Prove that for all $n \in \mathbb{N}$: $$2^{n-1}(a^n + b^n) \ge (a + b)^n$$ I used induction (for $k = 1,2,...n-1$), and ended up with the following equation:
$$(a + b)(a + b)^{n-1} \le (a + b)(a^{n-1} + b^{n-1})2^{n-2}$$
Now, I have a feeling I'm on the right track, but I'm not totally sure. Could someone give me a pointer one where I should go from here? Any help would be greatly appreciated.
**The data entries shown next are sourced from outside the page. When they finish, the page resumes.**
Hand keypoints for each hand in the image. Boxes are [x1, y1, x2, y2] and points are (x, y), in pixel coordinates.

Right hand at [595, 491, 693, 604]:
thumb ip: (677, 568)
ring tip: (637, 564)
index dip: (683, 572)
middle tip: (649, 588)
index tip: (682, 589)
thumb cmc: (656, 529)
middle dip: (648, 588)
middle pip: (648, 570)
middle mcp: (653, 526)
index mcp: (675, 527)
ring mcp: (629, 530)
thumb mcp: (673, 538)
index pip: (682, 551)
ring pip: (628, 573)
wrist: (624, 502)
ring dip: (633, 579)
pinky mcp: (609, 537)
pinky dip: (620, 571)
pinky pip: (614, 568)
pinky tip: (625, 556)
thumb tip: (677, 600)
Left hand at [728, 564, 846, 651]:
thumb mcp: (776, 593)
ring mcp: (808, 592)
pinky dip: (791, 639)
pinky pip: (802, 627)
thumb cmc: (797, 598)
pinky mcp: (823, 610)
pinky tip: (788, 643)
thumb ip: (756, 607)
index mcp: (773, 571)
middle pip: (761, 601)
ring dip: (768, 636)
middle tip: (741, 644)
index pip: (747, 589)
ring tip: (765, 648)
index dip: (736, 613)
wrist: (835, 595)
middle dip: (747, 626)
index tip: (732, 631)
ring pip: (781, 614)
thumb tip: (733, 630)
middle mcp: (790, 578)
Thanks!
You are almost there since the last equation you have can be written as $$(a + b)(a + b)^{n-1} \le (a + b)(a^{n-1} + b^{n-1})2^{n-2}=(a^n+b^n+ab^{n-1}+ba^{n-1})2^{n-2}\le(a^n+b^n+a^n+b^n)2^{n-2}=2(a^n+b^n)2^{n-2}=(a^n+b^b)2^{n-1}$$ where you need only to prove (so that the above holds) that $$ab^{n-1}+ba^{n-1}\le a^n+b^n$$ or equivalently that $$(a-b)(a^{n-1}-b^{n-1})\ge0$$ which can be (straightforwardly) done by selecting cases (whether $a>b$ or $a\le b$).
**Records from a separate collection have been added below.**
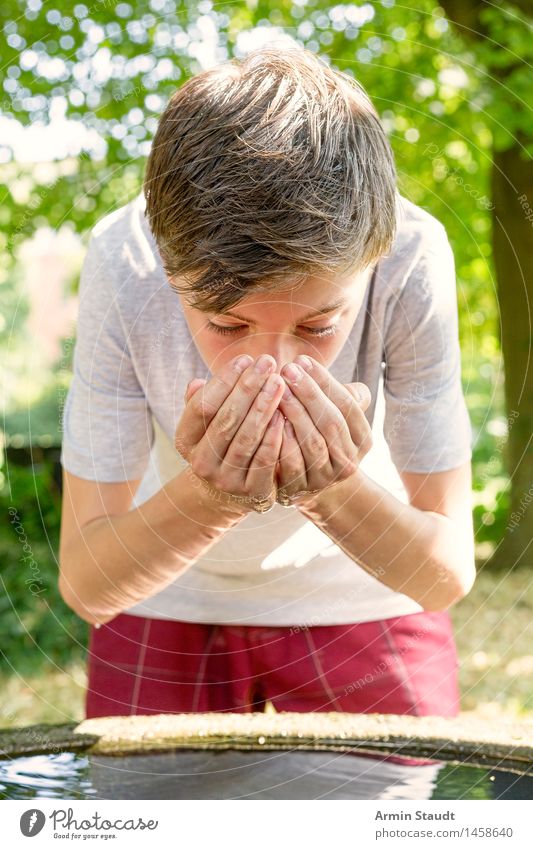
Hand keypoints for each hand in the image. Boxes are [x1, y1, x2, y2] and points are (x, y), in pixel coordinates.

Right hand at [174, 354, 285, 512]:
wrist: (229, 493)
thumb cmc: (221, 444)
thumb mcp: (205, 425)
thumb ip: (201, 402)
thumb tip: (196, 382)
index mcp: (186, 441)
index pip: (202, 406)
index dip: (223, 381)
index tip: (245, 359)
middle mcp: (201, 463)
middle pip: (226, 419)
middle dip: (248, 388)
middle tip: (267, 362)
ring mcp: (225, 480)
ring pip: (247, 438)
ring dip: (264, 407)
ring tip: (278, 381)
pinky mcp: (251, 492)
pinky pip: (265, 460)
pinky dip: (275, 435)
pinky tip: (285, 413)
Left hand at [275, 355, 372, 505]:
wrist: (305, 482)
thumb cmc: (316, 434)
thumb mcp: (332, 413)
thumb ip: (330, 391)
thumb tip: (307, 364)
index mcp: (362, 439)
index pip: (348, 405)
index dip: (325, 381)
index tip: (302, 360)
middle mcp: (349, 461)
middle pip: (331, 422)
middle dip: (309, 393)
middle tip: (287, 369)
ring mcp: (326, 478)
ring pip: (313, 442)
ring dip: (294, 412)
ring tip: (277, 389)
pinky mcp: (301, 490)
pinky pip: (292, 463)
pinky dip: (282, 440)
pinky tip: (270, 418)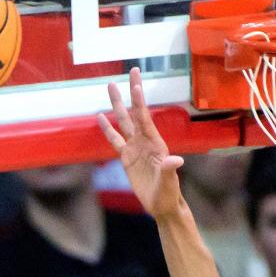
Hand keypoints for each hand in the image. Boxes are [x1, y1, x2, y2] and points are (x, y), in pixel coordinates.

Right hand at [98, 68, 183, 218]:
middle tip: (131, 70)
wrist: (162, 205)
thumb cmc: (169, 194)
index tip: (136, 84)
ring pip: (123, 122)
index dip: (139, 101)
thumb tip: (175, 160)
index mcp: (155, 143)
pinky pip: (114, 140)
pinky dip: (107, 129)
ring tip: (110, 86)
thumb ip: (170, 169)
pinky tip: (100, 117)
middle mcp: (145, 141)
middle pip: (135, 112)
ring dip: (117, 105)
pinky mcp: (126, 158)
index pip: (145, 118)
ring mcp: (135, 148)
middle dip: (132, 92)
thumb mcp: (169, 182)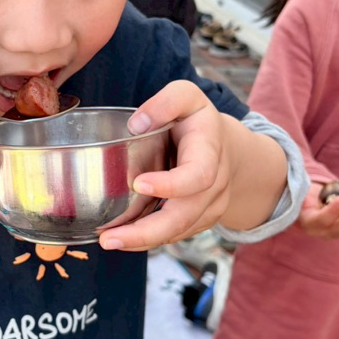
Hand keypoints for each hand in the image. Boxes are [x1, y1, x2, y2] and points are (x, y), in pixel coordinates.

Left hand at [99, 81, 232, 250]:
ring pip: (178, 231)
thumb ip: (166, 102)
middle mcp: (215, 185)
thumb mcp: (188, 97)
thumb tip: (136, 124)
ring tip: (109, 241)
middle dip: (147, 231)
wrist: (228, 149)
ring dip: (143, 241)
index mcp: (210, 152)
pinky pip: (175, 234)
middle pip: (185, 215)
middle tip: (110, 238)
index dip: (172, 184)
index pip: (198, 175)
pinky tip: (123, 240)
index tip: (138, 184)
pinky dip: (149, 240)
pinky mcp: (199, 220)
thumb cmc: (198, 121)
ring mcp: (209, 207)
As $n\ge 1$, $x\to x^n$ is convex, so via Jensen inequality: $$ \left(\frac{a+b}2\right)^n \le \frac{a^n+b^n}2 $$ that gives the result.
You can write $a={r\over2}(1+x)$ and $b={r\over2}(1-x)$, which turns the inequality into
$${1\over2}\left((1+x)^n+(1-x)^n\right)\ge1$$
When the binomials are expanded, the odd powers of $x$ cancel.